The website indicates a distinction between refugees and immigrants. Of immigration services, the website did not mention Social Security cards, but reads, “Inspiritus offers low-cost high-quality immigration legal services to low-income members of the refugee and immigrant community.”

Andrea Espinoza, Team Libertad’s program coordinator, did not respond to the Sentinel’s request for comment. However, Espinoza was quoted in the AJC article.

A portion reads, “‘We are very proud of their professionalism,’” Andrea Espinoza, program coordinator at Team Libertad, said of the volunteers caught on Moore’s camera.”

The article later included information about why the Army officer was present. “Espinoza says that the uniformed man just happened to be near the room Team Libertad uses — the military service nonprofit United Service Organizations has an office in that part of the airport. Espinoza said her group does not collaborate with law enforcement agencies. In a statement, a Hartsfield-Jackson representative confirmed that account.”

As many readers may know, Kemp and 24 other Republican governors signed a joint statement in support of Texas Governor Greg Abbott and Texas’ constitutional right to self-defense. When the Sentinel asked Moore if he has witnessed Kemp taking illegal immigration seriously, Moore said he is extremely disappointed in Kemp.

He said, “That statement is nothing more than hollow words. Originally, his talking points were, ‘We have National Guard at the border,’ but as we learned in my immigration hearing last year, our National Guard is simply working for border patrol and the Joe Biden administration, and it’s becoming very evident that border patrol isn’t necessarily doing their job. When Governor Kemp says he’s standing with Texas, he’s inferring that he’s standing with Texas’ right to defend itself. Well, I think our governor should be defending the State of Georgia. I have seen nothing but lip service from our governor on this issue.”

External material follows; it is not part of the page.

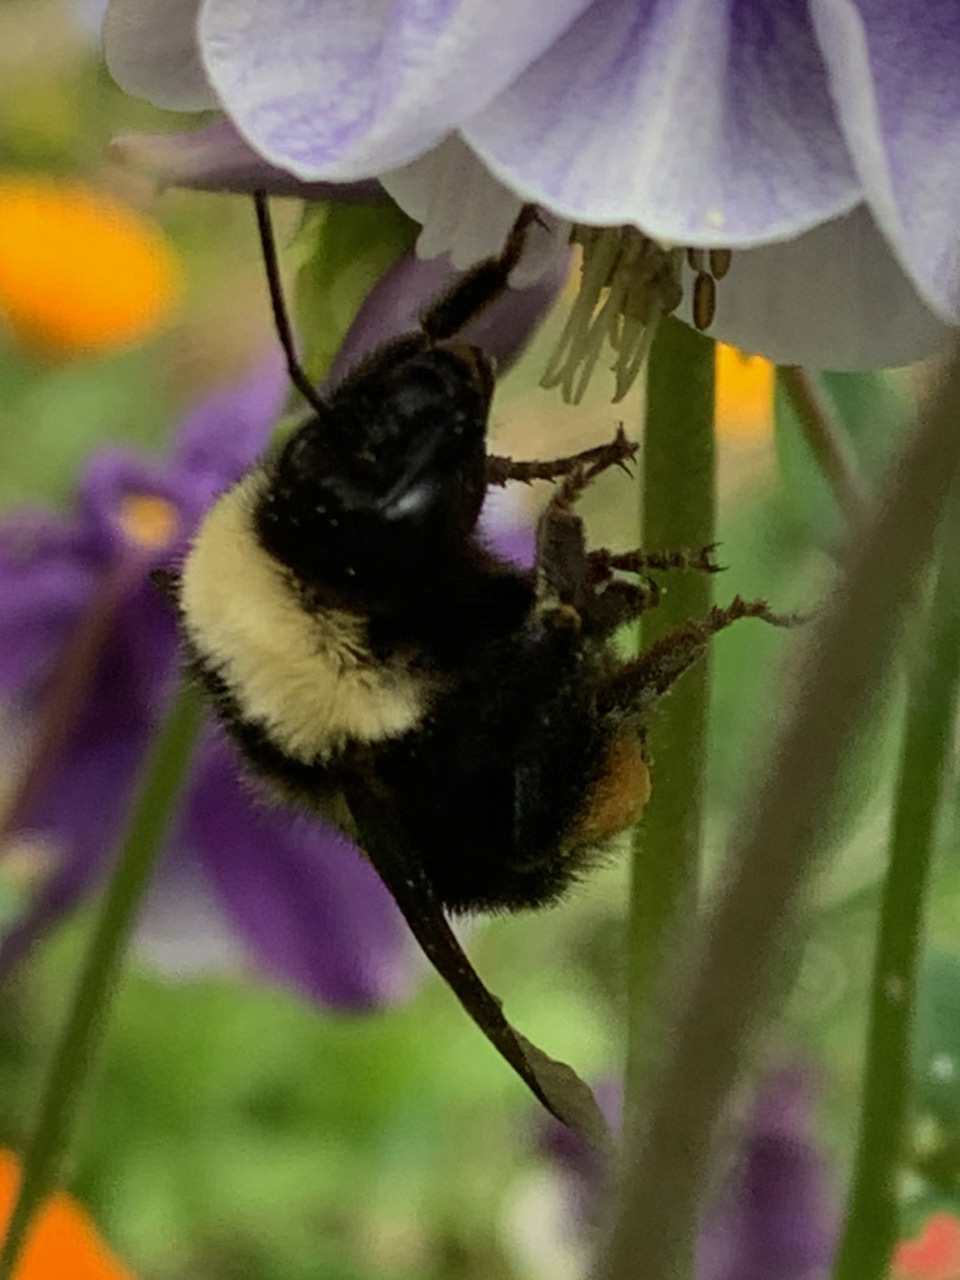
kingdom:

When asked what the State of Georgia can do to address illegal immigration, Moore said, “Georgia should be suing the federal government for the amount of resources that we have already had to pour into this issue. When illegal immigrants show up at our local schools, the Supreme Court says we are required to teach them…There’s been an extreme strain on our medical system, an extreme strain on our public safety having to deal with this…Constitutionally, [the federal government is] supposed to secure the border and protect us from invasion. Same thing in the Georgia Constitution. The governor should be protecting us from invasion, and we are being invaded now.”

Moore reported that the superintendents of Trion City Schools and Chattooga County School District told him that their schools have had illegal immigrants enroll. The Sentinel did not have time to confirm these statements with the superintendents.

Of his plans, Moore said, “I am pushing the Georgia senate to flex its subpoena power in our Government Oversight Committee…and start bringing in officials from the Atlanta airport and having them answer our questions. In the meantime, the state of Georgia should be at the Atlanta airport stopping all of them from leaving the airport.”

The Sentinel encourages interested readers to watch Moore’s video, read his statements, peruse the Inspiritus website, read the AJC article (and any other relevant articles), and come to a conclusion about the situation for themselves.